■ JOB ■
Please copy, exactly as written, the span from the first line below to the line that contains "X138430000Y-107950000D03*", including both, and skip the pictures.

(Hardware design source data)

★ ★ ★

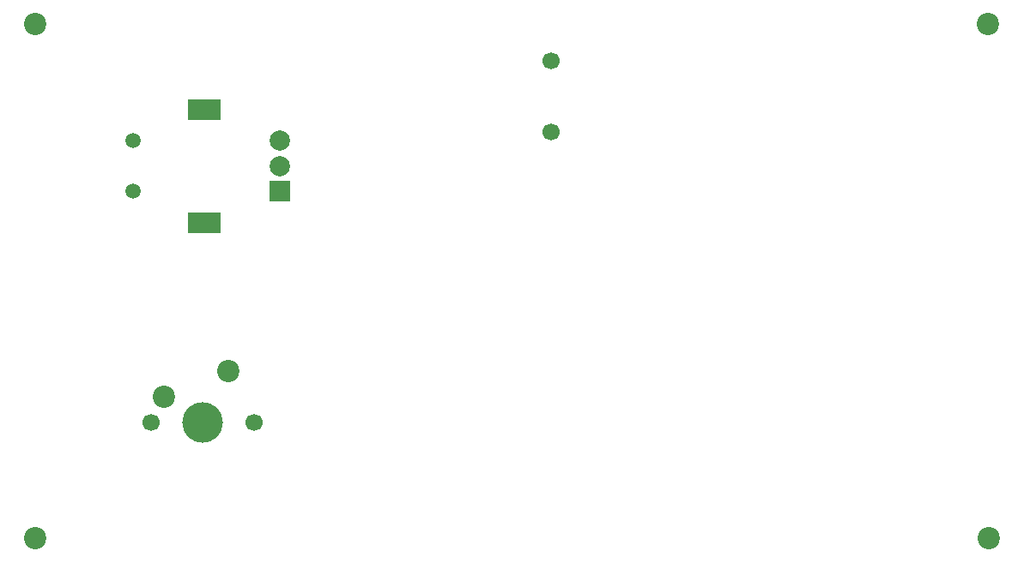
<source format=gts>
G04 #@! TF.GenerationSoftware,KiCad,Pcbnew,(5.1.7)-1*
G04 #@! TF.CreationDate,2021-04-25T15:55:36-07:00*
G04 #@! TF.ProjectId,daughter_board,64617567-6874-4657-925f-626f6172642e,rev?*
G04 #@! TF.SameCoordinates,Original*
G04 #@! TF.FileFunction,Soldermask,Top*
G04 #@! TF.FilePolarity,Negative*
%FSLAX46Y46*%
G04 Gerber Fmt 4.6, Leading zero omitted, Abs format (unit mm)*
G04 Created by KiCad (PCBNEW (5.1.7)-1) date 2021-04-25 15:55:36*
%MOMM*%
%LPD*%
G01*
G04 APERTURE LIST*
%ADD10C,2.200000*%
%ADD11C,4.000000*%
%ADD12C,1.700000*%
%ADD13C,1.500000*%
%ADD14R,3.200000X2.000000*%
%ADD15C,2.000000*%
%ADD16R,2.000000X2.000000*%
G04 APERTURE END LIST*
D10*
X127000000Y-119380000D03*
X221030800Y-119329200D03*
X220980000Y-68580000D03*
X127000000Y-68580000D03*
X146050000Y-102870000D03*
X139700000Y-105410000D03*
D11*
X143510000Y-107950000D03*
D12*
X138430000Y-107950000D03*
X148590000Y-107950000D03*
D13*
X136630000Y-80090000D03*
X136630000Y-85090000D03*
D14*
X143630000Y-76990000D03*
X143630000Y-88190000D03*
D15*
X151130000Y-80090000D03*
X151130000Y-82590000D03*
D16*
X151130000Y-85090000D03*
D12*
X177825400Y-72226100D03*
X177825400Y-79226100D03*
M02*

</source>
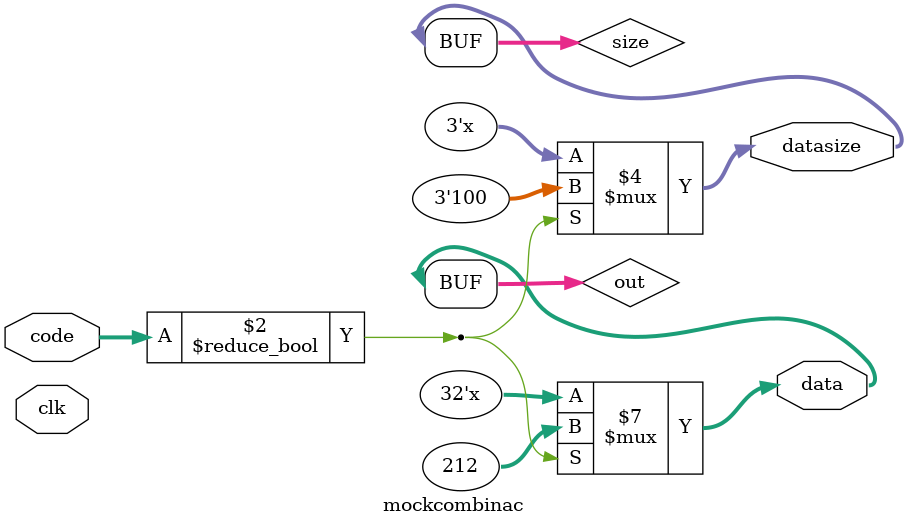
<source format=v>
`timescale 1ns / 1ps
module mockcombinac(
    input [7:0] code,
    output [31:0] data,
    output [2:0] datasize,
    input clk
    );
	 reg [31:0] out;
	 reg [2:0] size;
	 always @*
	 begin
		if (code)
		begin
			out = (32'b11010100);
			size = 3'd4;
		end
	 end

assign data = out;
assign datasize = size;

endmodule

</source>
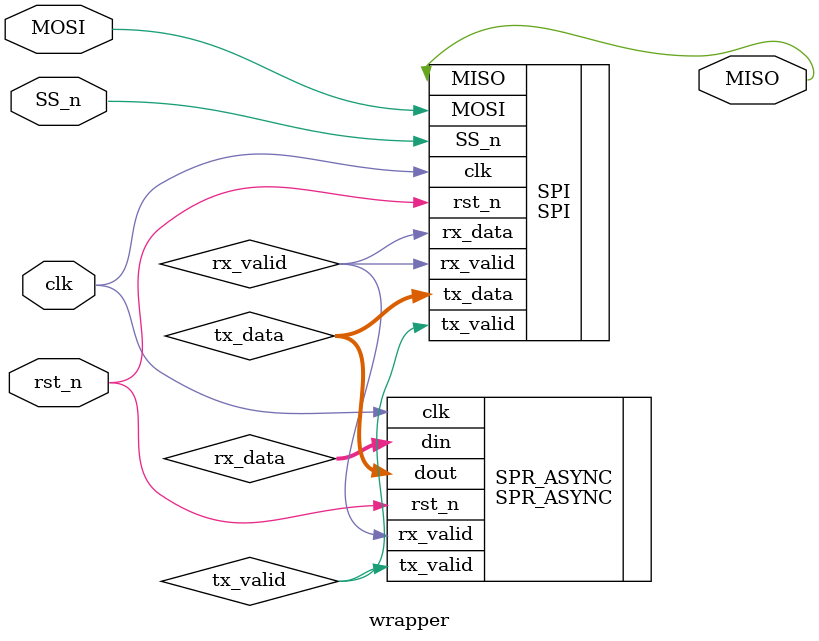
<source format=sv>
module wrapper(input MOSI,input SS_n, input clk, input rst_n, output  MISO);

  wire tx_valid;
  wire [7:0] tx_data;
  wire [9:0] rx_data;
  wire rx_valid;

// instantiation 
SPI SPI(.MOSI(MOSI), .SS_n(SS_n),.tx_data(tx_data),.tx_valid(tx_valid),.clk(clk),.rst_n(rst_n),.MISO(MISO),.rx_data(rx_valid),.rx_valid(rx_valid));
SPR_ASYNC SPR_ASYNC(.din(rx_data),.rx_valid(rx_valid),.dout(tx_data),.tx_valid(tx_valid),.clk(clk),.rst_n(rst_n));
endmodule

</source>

★ ★ ★

■ ANSWER BELOW ■
<source format=gts>
G04 #@! TF.GenerationSoftware,KiCad,Pcbnew,(5.1.7)-1*
G04 #@! TF.CreationDate,2021-04-25T15:55:36-07:00*
G04 #@! TF.ProjectId,daughter_board,64617567-6874-4657-925f-626f6172642e,rev?*
G04 #@! TF.SameCoordinates,Original*
G04 #@! TF.FileFunction,Soldermask,Top*
G04 #@! TF.FilePolarity,Negative*
%FSLAX46Y46*%
G04 Gerber Fmt 4.6, Leading zero omitted, Abs format (unit mm)*
G04 Created by KiCad (PCBNEW (5.1.7)-1) date 2021-04-25 15:55:36*
%MOMM*%
%LPD*%
G01*
G04 APERTURE LIST*
%ADD10C,2.200000*%
%ADD11C,4.000000*%
%ADD12C,1.700000*%
%ADD13C,1.500000*%
%ADD14R,3.200000X2.000000*%
%ADD15C,2.000000*%
%ADD16R,2.000000X2.000000*%
G04 APERTURE END LIST*
D10*
X127000000Y-119380000D03*
X221030800Y-119329200D03*
X220980000Y-68580000D03*
X127000000Y-68580000D03*
X146050000Y-102870000D03*
X139700000Y-105410000D03*
D11*
X143510000Y-107950000D03*
D12*
X138430000Y-107950000D03*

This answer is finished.